Since it was first synthesized almost 150 years ago, the pesticide Dichlorodiphenyltrichloroethane, better known as DDT, has been widely used to fight illnesses caused by insects. Later, it was proven to not only kill off the species it targeted, but also wreaked havoc on the environment, on human beings and on other species in the ecosystem.
In spite of banning its use in the 1970's, the prohibition was partially lifted in tropical countries to fight against serious diseases transmitted by mosquitoes such as malaria, dengue fever and Zika fever. The problem is that the pesticide is stored in fatty tissues and its presence is biomagnified throughout the food chain, meaning that when we eat certain foods from these countries, the risk of exposure becomes a worldwide issue.
Part of DDT's toxicity is associated with its ability to generate oxidative stress in cells. This pesticide generates reactive oxygen species that deregulate the cell's normal redox working, harming membranes and provoking a metabolic change similar to the one observed in cancer cells.
Now, a study carried out by researchers at the University of Cordoba's Department of Biochemistry and Molecular Biology have been able to partially repair cell damage caused by DDT in mice. Noelia Morales y Nieves Abril, the two authors of the study, point out that the mice were given a selenium-enriched diet containing a similar amount to that of any vitamin supplement sold in drug stores.
Selenium, according to the results of the research project, stimulates antioxidant defenses in cells and prevents an attack, as in oxidative stress, experienced when exposed to DDT. It works somewhat like a probiotic that stimulates the immune system and protects it from later harm that the intake of antibiotics could cause.

= = =

Copy out the passage on DDT and selenium word for word, everything from "Now, a study" down to "in drug stores.".

Extracted information
= = =

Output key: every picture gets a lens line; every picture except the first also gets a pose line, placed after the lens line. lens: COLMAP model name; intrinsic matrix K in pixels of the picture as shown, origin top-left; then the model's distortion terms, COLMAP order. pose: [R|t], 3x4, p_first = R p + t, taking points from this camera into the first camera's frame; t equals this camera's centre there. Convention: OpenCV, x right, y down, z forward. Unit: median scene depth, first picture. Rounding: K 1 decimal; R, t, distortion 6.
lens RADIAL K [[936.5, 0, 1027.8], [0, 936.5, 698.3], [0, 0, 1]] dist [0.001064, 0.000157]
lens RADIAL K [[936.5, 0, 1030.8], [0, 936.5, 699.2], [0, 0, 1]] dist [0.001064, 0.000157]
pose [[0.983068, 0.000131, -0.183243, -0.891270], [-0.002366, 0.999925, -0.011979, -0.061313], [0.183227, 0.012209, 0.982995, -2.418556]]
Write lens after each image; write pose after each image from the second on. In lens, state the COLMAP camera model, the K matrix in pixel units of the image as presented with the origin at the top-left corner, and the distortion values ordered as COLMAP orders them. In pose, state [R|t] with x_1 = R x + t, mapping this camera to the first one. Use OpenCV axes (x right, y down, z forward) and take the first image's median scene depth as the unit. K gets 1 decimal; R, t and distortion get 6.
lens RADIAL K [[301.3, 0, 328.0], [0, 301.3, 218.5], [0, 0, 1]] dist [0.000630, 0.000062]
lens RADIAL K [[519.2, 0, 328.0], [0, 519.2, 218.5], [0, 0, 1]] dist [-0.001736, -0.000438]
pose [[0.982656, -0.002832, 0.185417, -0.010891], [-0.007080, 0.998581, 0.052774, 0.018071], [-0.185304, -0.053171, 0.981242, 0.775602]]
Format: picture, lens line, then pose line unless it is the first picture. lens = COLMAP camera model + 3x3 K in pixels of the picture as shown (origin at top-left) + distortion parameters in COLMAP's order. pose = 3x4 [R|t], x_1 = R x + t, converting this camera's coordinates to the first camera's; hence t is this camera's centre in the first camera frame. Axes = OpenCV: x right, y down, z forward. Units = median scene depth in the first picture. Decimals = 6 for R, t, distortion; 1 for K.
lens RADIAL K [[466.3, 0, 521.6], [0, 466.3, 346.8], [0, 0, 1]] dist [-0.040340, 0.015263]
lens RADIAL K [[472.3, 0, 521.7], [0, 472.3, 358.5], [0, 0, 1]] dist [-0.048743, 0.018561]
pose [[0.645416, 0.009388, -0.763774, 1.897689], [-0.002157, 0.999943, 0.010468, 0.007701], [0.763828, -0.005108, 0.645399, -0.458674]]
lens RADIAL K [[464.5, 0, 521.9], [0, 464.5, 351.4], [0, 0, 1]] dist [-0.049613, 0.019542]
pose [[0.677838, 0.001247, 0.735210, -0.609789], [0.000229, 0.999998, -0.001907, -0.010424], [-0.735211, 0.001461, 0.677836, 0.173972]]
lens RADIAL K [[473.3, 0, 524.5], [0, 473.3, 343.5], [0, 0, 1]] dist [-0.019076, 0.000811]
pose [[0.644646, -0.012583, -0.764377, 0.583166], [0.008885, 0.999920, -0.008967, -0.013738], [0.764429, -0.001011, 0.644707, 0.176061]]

= = =

Your response
Now, a study carried out by researchers at the University of Cordoba's Department of Biochemistry and Molecular Biology have been able to partially repair cell damage caused by DDT in mice. Noelia Morales y Nieves Abril, the two authors of the study, point out that the mice were given a selenium-enriched diet containing a similar amount to that of any vitamin supplement sold in drug stores.